If a line in the records below holds the string "dieTwo", count it, and state only the final count.
Segment Start: Records to process
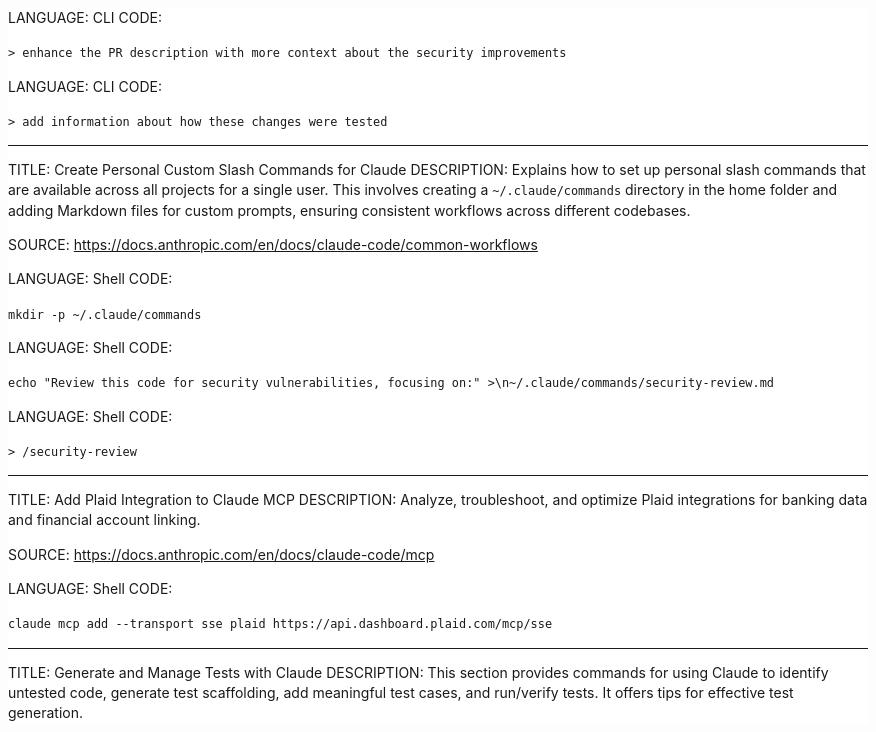 LANGUAGE: CLI
CODE:
```
> enhance the PR description with more context about the security improvements
```

LANGUAGE: CLI
CODE:
```
> add information about how these changes were tested
```

----------------------------------------

TITLE: Create Personal Custom Slash Commands for Claude
DESCRIPTION: Explains how to set up personal slash commands that are available across all projects for a single user. This involves creating a `~/.claude/commands` directory in the home folder and adding Markdown files for custom prompts, ensuring consistent workflows across different codebases.

SOURCE: https://docs.anthropic.com/en/docs/claude-code/common-workflows

LANGUAGE: Shell
CODE:
```
mkdir -p ~/.claude/commands
```

LANGUAGE: Shell
CODE:
```
echo "Review this code for security vulnerabilities, focusing on:" >\n~/.claude/commands/security-review.md
```

LANGUAGE: Shell
CODE:
```
> /security-review
```

----------------------------------------

TITLE: Add Plaid Integration to Claude MCP
DESCRIPTION: Analyze, troubleshoot, and optimize Plaid integrations for banking data and financial account linking.

SOURCE: https://docs.anthropic.com/en/docs/claude-code/mcp

LANGUAGE: Shell
CODE:
```
claude mcp add --transport sse plaid https://api.dashboard.plaid.com/mcp/sse
```

----------------------------------------

TITLE: Generate and Manage Tests with Claude
DESCRIPTION: This section provides commands for using Claude to identify untested code, generate test scaffolding, add meaningful test cases, and run/verify tests. It offers tips for effective test generation.
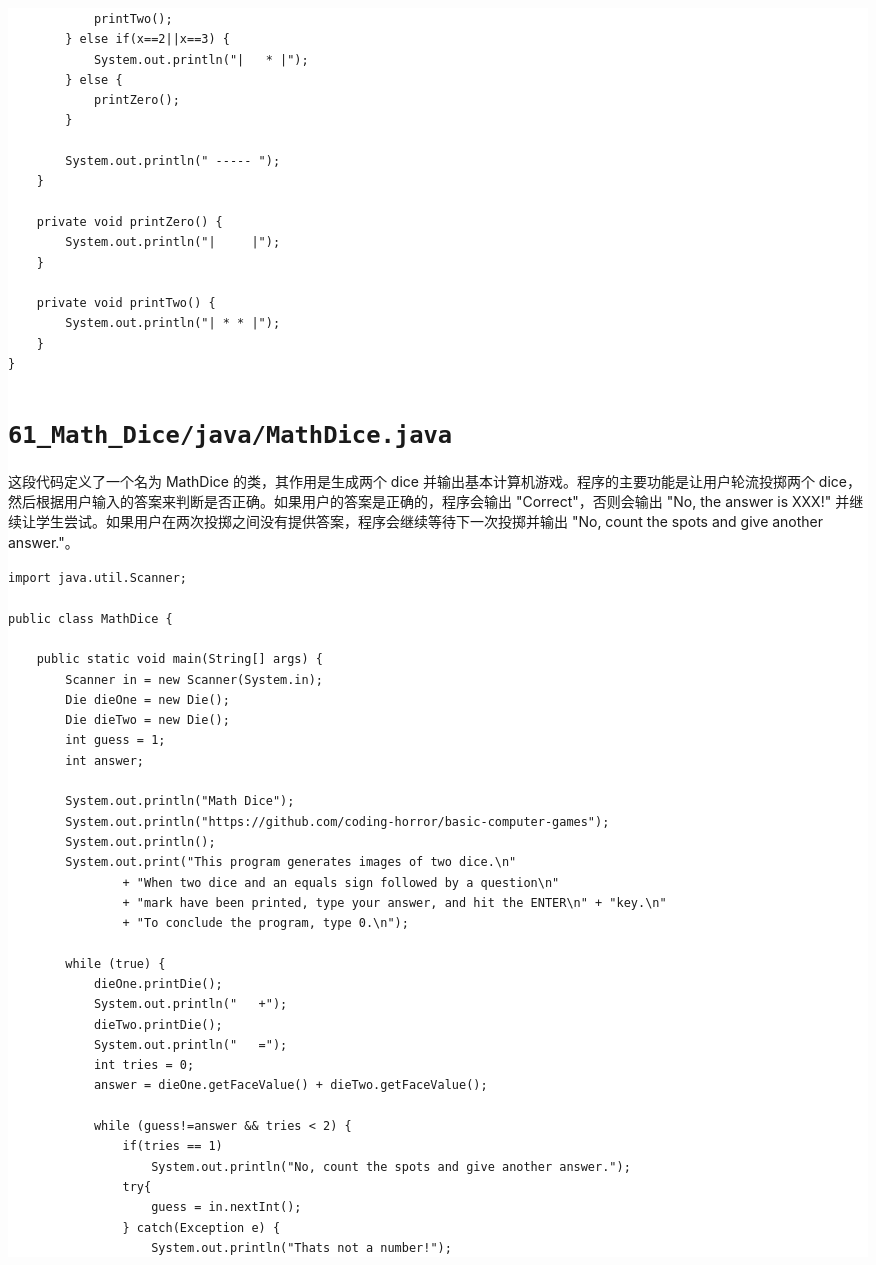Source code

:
 ```
            printTwo();
        } else if(x==2||x==3) {
            System.out.println("|   * |");
        } else {
            printZero();
        }

        System.out.println(" ----- ");
    }

    private void printZero() {
        System.out.println("|     |");
    }

    private void printTwo() {
        System.out.println("| * * |");
    }
}

```

# `61_Math_Dice/java/MathDice.java`

这段代码定义了一个名为 MathDice 的类，其作用是生成两个 dice 并输出基本计算机游戏。程序的主要功能是让用户轮流投掷两个 dice，然后根据用户输入的答案来判断是否正确。如果用户的答案是正确的，程序会输出 "Correct"，否则会输出 "No, the answer is XXX!" 并继续让学生尝试。如果用户在两次投掷之间没有提供答案，程序会继续等待下一次投掷并输出 "No, count the spots and give another answer."。


```
import java.util.Scanner;

public class MathDice {

    public static void main(String[] args) {
        Scanner in = new Scanner(System.in);
        Die dieOne = new Die();
        Die dieTwo = new Die();
        int guess = 1;
        int answer;

        System.out.println("Math Dice");
        System.out.println("https://github.com/coding-horror/basic-computer-games");
        System.out.println();
        System.out.print("This program generates images of two dice.\n"
                + "When two dice and an equals sign followed by a question\n"
                + "mark have been printed, type your answer, and hit the ENTER\n" + "key.\n"
                + "To conclude the program, type 0.\n");

        while (true) {
            dieOne.printDie();
            System.out.println("   +");
            dieTwo.printDie();
            System.out.println("   =");
            int tries = 0;
            answer = dieOne.getFaceValue() + dieTwo.getFaceValue();

            while (guess!=answer && tries < 2) {
                if(tries == 1)
                    System.out.println("No, count the spots and give another answer.");
                try{
                    guess = in.nextInt();
                } catch(Exception e) {
                    System.out.println("Thats not a number!");
```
Segment End: Records to process
Task solution
3